§ **Consigne**
Recopiez fidèlement toutes les lignes de chacun des items, sans rien y changer.

§ **Items présentés**
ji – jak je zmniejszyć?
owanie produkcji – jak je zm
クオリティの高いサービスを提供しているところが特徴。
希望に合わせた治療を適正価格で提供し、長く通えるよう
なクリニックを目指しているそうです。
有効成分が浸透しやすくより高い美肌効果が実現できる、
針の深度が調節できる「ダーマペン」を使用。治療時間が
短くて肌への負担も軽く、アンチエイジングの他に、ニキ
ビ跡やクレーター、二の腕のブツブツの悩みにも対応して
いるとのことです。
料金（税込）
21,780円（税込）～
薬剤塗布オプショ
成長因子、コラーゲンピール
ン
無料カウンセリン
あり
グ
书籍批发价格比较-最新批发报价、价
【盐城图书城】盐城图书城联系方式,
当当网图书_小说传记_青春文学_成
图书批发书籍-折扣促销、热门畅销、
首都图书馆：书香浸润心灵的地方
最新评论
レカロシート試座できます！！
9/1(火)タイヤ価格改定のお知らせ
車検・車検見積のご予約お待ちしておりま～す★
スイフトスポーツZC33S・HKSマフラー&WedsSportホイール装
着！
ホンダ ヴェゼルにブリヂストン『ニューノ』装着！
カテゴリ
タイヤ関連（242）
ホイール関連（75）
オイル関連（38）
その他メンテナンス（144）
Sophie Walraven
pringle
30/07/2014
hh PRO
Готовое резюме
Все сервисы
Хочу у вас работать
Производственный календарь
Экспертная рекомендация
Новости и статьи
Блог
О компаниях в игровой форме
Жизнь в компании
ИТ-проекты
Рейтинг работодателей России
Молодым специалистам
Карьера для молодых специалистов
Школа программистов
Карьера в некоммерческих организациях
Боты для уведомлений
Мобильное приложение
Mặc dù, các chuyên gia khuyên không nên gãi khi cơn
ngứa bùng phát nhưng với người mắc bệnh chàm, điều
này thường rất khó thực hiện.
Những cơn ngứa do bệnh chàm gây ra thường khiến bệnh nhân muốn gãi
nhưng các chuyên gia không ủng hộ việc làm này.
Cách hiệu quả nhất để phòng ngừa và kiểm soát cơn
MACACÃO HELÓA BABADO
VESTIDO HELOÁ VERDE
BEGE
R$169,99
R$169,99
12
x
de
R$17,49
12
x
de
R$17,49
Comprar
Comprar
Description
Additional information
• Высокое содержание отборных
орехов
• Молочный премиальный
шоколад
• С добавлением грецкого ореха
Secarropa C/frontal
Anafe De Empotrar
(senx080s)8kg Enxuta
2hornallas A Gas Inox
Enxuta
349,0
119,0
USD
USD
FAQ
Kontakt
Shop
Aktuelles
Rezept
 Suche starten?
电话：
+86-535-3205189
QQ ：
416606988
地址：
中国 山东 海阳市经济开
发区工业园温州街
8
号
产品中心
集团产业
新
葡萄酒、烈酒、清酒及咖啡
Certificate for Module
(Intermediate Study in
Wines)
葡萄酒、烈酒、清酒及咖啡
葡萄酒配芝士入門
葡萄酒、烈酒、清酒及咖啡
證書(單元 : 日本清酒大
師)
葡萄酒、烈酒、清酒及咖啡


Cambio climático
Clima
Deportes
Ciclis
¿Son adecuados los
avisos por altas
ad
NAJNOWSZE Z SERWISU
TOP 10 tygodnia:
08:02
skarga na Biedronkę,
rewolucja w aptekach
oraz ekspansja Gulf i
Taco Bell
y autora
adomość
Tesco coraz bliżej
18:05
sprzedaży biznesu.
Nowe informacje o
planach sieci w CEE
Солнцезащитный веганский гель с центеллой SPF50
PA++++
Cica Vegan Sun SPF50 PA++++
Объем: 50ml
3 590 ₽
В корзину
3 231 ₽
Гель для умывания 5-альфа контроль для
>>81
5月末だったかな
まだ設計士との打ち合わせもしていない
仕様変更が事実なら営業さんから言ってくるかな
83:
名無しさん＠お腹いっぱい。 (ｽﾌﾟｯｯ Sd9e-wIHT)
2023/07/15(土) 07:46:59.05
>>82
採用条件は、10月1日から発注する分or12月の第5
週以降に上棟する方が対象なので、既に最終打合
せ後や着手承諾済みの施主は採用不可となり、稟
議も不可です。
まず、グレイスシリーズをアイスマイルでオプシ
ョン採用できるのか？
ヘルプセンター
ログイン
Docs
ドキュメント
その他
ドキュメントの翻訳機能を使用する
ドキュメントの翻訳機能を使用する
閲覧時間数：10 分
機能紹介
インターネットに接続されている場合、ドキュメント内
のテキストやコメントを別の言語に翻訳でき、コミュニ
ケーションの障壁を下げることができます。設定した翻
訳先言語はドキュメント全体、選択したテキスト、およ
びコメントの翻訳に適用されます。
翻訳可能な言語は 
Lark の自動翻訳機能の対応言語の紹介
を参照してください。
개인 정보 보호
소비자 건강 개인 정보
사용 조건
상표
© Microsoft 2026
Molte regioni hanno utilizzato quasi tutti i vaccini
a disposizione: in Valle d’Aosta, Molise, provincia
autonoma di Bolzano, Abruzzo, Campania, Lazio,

§ **Résultat**
ji – jak je zmniejszyć?
owanie produkcji – jak je zm
クオリティの高いサービスを提供しているところが特徴。
希望に合わせた治療を適正価格で提供し、長く通えるよう
なクリニックを目指しているそうです。
有効成分が浸透しやすくより高い美肌効果が実現できる、
針の深度が調節できる「ダーマペン」を使用。治療時間が
短くて肌への負担も軽く、アンチエイジングの他に、ニキ
ビ跡やクレーター、二の腕のブツブツの悩みにも対応して
いるとのことです。
料金（税込）
21,780円（税込）～
薬剤塗布オプショ
成長因子、コラーゲンピール
ン
無料カウンセリン
あり
グ
书籍批发价格比较-最新批发报价、价
【盐城图书城】盐城图书城联系方式,
当当网图书_小说传记_青春文学_成
图书批发书籍-折扣促销、热门畅销、
首都图书馆：书香浸润心灵的地方
最新评论
レカロシート試座できます！！
9/1(火)タイヤ価格改定のお知らせ
車検・車検見積のご予約お待ちしておりま～す★
スイフトスポーツZC33S・HKSマフラー&WedsSportホイール装
着！
ホンダ ヴェゼルにブリヂストン『ニューノ』装着！
カテゴリ
タイヤ関連（242）
ホイール関連（75）
オイル関連（38）
その他メンテナンス（144）
Sophie Walraven
pringle
30/07/2014
hh PRO
Готовое резюме
Все сервисы
Хочу у вас работать
Производственный календарь
Экспертная рекомендация
Новости и статьи
Блог
О компаниях в игровой форме
Жизнь в компании
ИТ-проекты
Рейтинг работодателей России
Молодым специалистам
Карьера для молодых специалистов
Школа программистов
Карьера в некоммерческих организациях
Боты для уведомлений
Мобильное приложение
Mặc dù, các chuyên gia khuyên không nên gãi khi cơn
ngứa bùng phát nhưng với người mắc bệnh chàm, điều
này thường rất khó thực hiện.
Những cơn ngứa do bệnh chàm gây ra thường khiến bệnh nhân muốn gãi
nhưng các chuyên gia không ủng hộ việc làm này.
Cách hiệu quả nhất để phòng ngừa và kiểm soát cơn
MACACÃO HELÓA BABADO
VESTIDO HELOÁ VERDE
BEGE
R$169,99
R$169,99
12
x
de
R$17,49
12
x
de
R$17,49
Comprar
Comprar
Description
Additional information
• Высокое содержание отборных
орехов
• Молочный премиальный
шоколад
• С добавлением грецкого ореха
Secarropa C/frontal
Anafe De Empotrar
(senx080s)8kg Enxuta
2hornallas A Gas Inox
Enxuta
349,0
119,0
USD
USD
FAQ
Kontakt
Shop
Aktuelles
Rezept
 Suche starten?
电话：
+86-535-3205189
QQ ：
416606988
地址：
中国 山东 海阳市经济开
发区工业园温州街
8
号
产品中心
集团产业
新
葡萄酒、烈酒、清酒及咖啡
Certificate for Module
(Intermediate Study in
Wines)
葡萄酒、烈酒、清酒及咖啡
葡萄酒配芝士入門
葡萄酒、烈酒、清酒及咖啡
證書(單元 : 日本清酒大
師)
葡萄酒、烈酒、清酒及咖啡


Cambio climático
Clima
Deportes
Ciclis
¿Son adecuados los
avisos por altas
ad
NAJNOWSZE Z SERWISU
TOP 10 tygodnia:
08:02
skarga na Biedronkę,
rewolucja w aptekach
oraz ekspansja Gulf i
Taco Bell
y autora
adomość
Tesco coraz bliżej
18:05
sprzedaży biznesu.
Nowe informacje o
planach sieci w CEE
Солнцезащитный веганский гель с центеллой SPF50
PA++++
Cica Vegan Sun SPF50 PA++++
Объем: 50ml
3 590 ₽
В корзину
3 231 ₽
Гель для умывания 5-альфа контроль для
>>81
5月末だったかな
まだ設計士との打ち合わせもしていない
仕様変更が事実なら営業さんから言ってくるかな
83:
名無しさん＠お腹いっぱい。 (ｽﾌﾟｯｯ Sd9e-wIHT)
2023/07/15(土) 07:46:59.05
>>82
採用条件は、10月1日から発注する分or12月の第5
週以降に上棟する方が対象なので、既に最終打合
せ後や着手承諾済みの施主は採用不可となり、稟
議も不可です。
まず、グレイスシリーズをアイスマイルでオプシ
ョン採用できるのか？
ヘルプセンター
ログイン
Docs
ドキュメント
その他
ドキュメントの翻訳機能を使用する
ドキュメントの翻訳機能を使用する
閲覧時間数：10 分
機能紹介
インターネットに接続されている場合、ドキュメント内
のテキストやコメントを別の言語に翻訳でき、コミュニ
ケーションの障壁を下げることができます。設定した翻
訳先言語はドキュメント全体、選択したテキスト、およ
びコメントの翻訳に適用されます。
翻訳可能な言語は 
Lark の自動翻訳機能の対応言語の紹介
を参照してください。
개인 정보 보호
소비자 건강 개인 정보
사용 조건
상표
© Microsoft 2026
Molte regioni hanno utilizzato quasi tutti i vaccini
a disposizione: in Valle d’Aosta, Molise, provincia
autonoma di Bolzano, Abruzzo, Campania, Lazio,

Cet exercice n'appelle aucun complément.